Bangladesh is attempting to evacuate 2.2 million people to safety, officials said. Indian state West Bengal has been evacuating over 200,000 people overnight, while Odisha state has evacuated over 100,000 people, officials said.
Videos and photos showed residents heading to shelters, some carrying bags with their belongings and all wearing masks to protect against the coronavirus. Officials went from village to village with loudspeakers warning people to take shelter.
The highest level of alert was raised in Bangladesh at 6 a.m., said Junior Minister for Disaster Management and Relief Enamur Rahman.

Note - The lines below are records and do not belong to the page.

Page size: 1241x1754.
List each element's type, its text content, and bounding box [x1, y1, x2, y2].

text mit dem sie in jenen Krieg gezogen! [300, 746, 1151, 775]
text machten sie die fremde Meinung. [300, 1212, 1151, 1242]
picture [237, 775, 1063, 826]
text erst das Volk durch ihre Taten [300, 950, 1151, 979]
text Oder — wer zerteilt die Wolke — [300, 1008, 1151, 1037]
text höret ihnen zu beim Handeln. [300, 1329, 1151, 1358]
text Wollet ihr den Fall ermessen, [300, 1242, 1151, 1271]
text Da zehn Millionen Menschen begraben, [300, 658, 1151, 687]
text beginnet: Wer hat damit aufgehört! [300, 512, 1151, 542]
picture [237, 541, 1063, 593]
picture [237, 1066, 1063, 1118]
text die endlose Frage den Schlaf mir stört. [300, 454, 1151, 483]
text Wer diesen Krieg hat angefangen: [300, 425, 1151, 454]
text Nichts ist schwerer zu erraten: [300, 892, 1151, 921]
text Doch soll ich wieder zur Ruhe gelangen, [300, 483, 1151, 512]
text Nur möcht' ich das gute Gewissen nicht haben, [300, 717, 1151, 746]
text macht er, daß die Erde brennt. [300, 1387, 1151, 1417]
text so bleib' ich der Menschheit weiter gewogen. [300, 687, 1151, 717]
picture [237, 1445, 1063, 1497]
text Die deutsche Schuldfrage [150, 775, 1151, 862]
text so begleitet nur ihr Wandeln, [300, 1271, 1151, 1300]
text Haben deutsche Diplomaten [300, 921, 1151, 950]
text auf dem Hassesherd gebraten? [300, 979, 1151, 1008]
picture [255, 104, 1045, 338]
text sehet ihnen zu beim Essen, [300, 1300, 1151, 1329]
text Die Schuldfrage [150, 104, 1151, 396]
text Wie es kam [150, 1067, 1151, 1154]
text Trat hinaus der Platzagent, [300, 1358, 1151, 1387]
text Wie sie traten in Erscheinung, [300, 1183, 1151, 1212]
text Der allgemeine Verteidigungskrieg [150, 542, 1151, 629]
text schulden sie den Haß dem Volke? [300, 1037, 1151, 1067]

In Sathira district in Bangladesh, local chief government administrator S.M. Mostafa Kamal said evacuees were given dry food, baby food and medicine. He said they were distributing masks and other safety equipment to keep coronavirus from spreading during their stay in thousands of shelters.
The cyclone is occurring during the Islamic holy month Ramadan, and reports from Muslim-majority Bangladesh said many villagers were fasting all day Tuesday, then eating at night before heading for the shelters early Wednesday.
The region is no stranger to devastating cyclones. But it is not the frequency of these cyclones, but the intensity of their wind speeds that have increased due to climate change and warming, said K.J. Ramesh, former chief of India’s meteorological department.
This has to do with the temperature of the sea’s surface. Warm water is the fuel for cyclones. It is where storms get their energy and the amount of heat trapped in the top 700 meters of the ocean has increased. “As a result, cyclones are intensifying faster than before,” he said.